Publié le par Dr Floyd

commodore-64-pub.jpg

Le C64 a été mis en vente aux USA en septembre 1982 un an apres le succès du VIC 20  (le premier ordinateur familial de Commodore) et restera comme le plus gros succès de l'histoire de la micro-informatique 8 bits. On estime qu'il s'est vendu à 25 millions d'exemplaires dans le monde.



Il faut dire qu'à sa sortie le C64 possédait des caractéristiques techniques assez étonnantes pour l'époque. Certains parlaient même d'ordinateur "professionnel". Il survivra à l'attaque du standard MSX de Bill Gates et de toute la concurrence (et mon Dieu qu'ils étaient nombreux !). En Europe c'est en Allemagne qu'il se vendra le mieux, son succès fut hélas assez faible en france, pays dominé par la gamme Thomson puis par le marketing aggressif de Amstrad. On ne peut que regretter cet état de fait.

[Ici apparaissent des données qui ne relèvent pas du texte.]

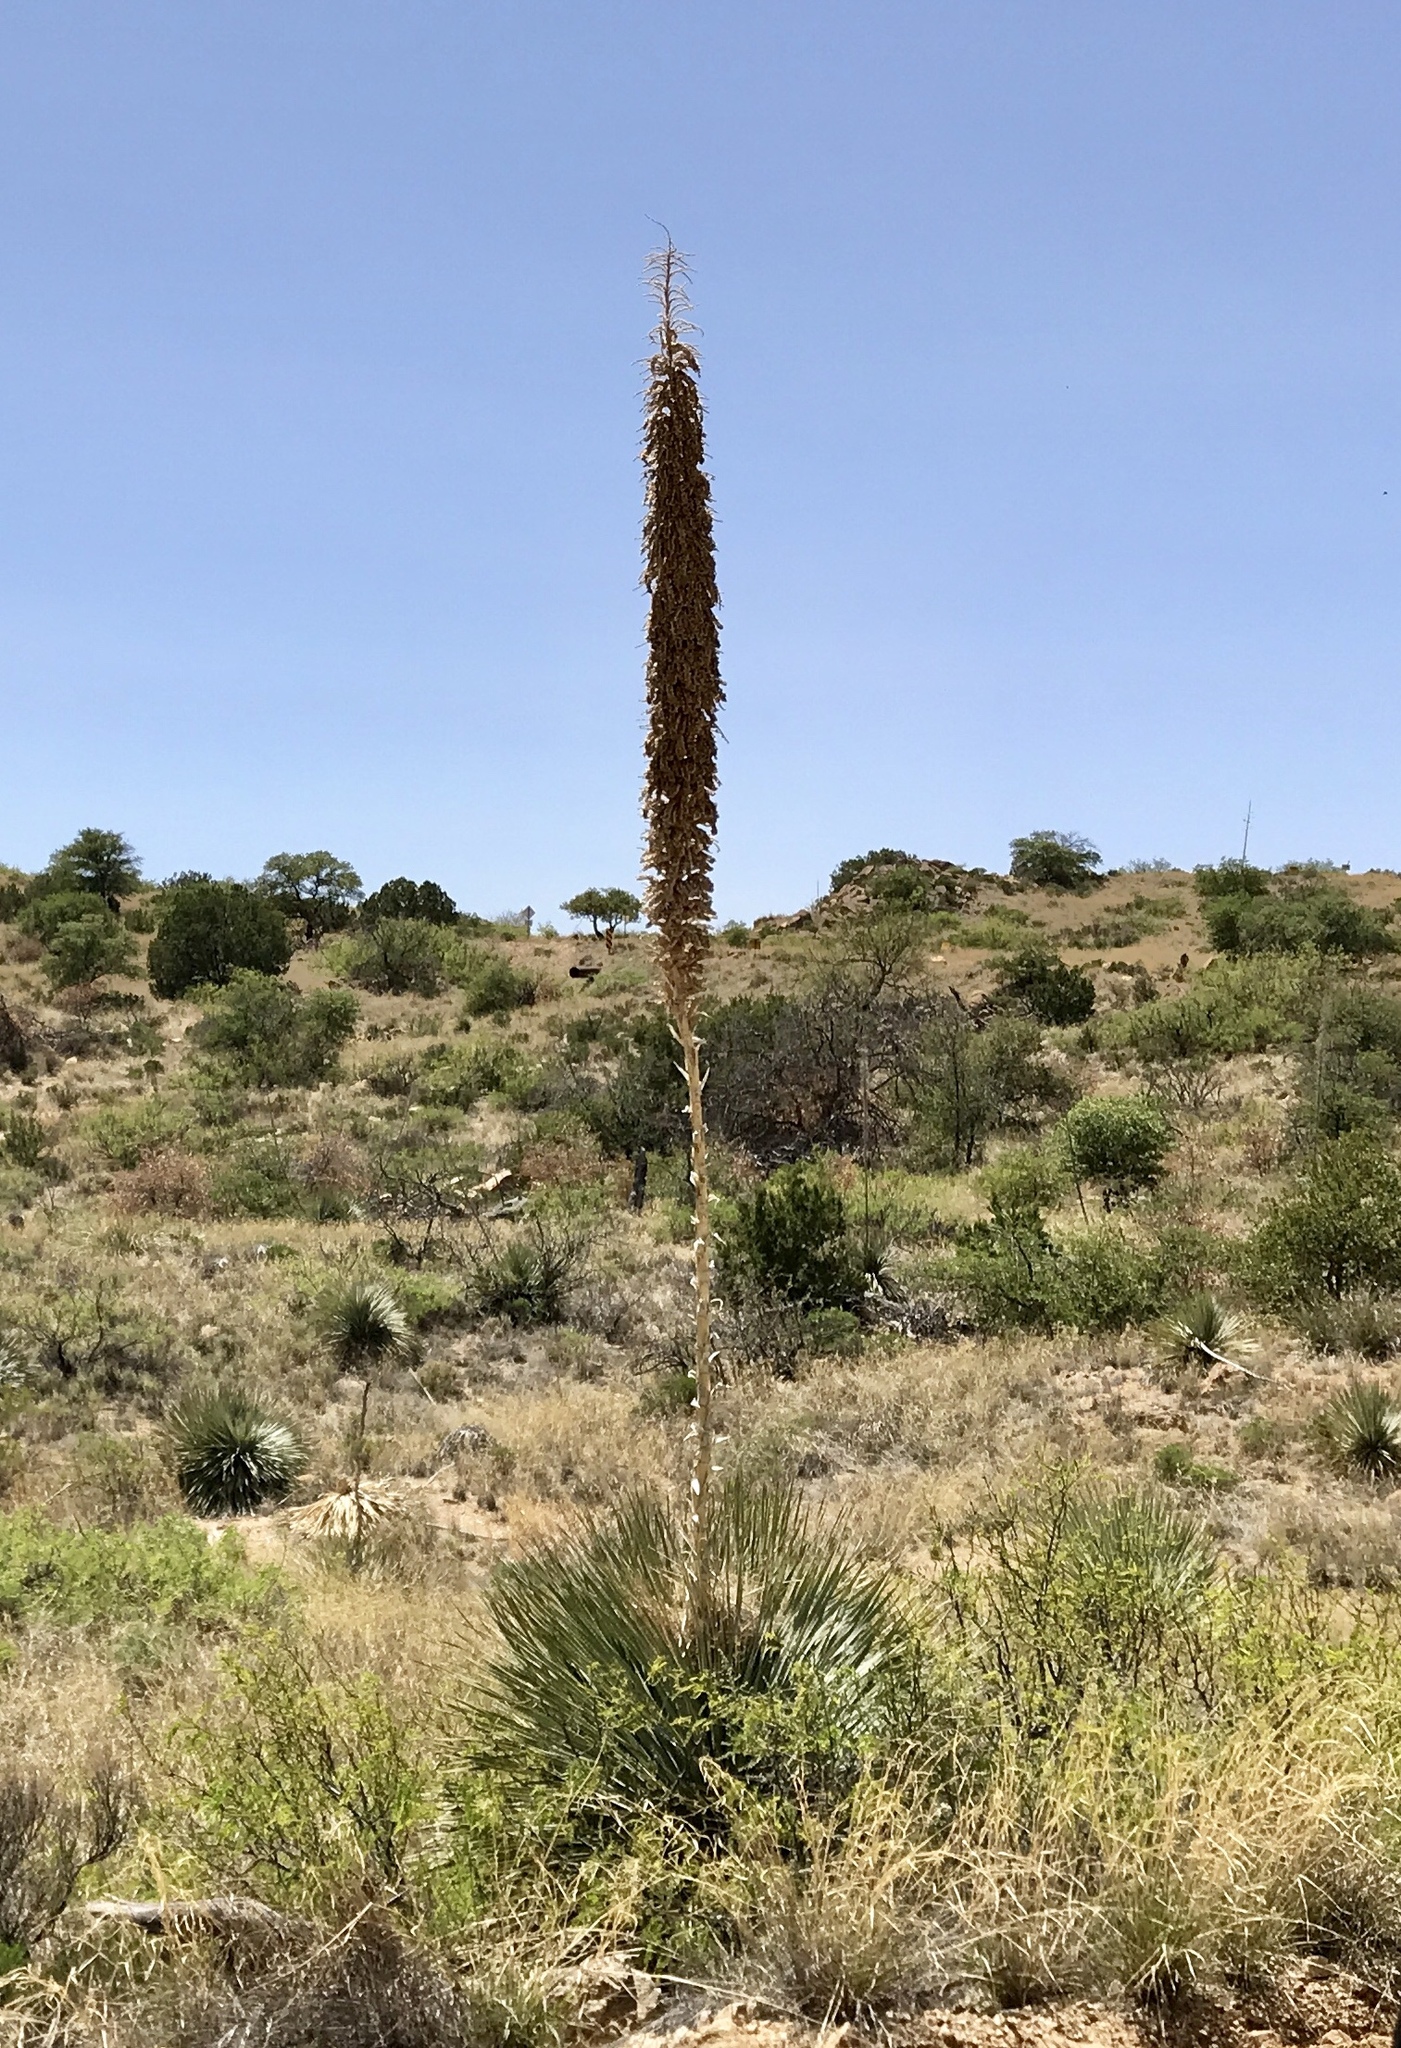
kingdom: Plantae
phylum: Tracheophyta
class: Liliopsida
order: Asparagales
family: Asparagaceae
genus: Dasylirion
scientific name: Dasylirion wheeleri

La superbe page d'accueil du C64...

Le Commodore 64 a presque tout pour plaire : un clavier mécanique, un processeur MOS 6510 (compatible 6502), 64Ko de RAM (le top à l'époque), et des composants sonores et graphiques exceptionnels : 

- La puce sonore (le SID) avec 3 voix sur 5 octaves permettant un rendu sonore surpassant toutes les autres machines. 

- La puce graphique (le VIC-II) permettant un affichage de 300×200 points en 16 couleurs (la définition idéale à l'époque) couplé à une gestion des sprites, un atout essentiel pour jouer !

- Un port série pour connecter un lecteur de disquettes 5.25, deux ports manette au format Atari et un port catouches.

Seul le Basic en ROM n'est pas exceptionnel. Il fallait utiliser des commandes barbares (comme PEEK et POKE) pour obtenir de bons résultats, de quoi décourager les utilisateurs voulant apprendre ce langage.



Le C64 à poil !


Le commodore 64 resistera bien à l'ATARI ST et à l'AMIGA au début des années 90, des jeux seront même produits jusqu'en 1994.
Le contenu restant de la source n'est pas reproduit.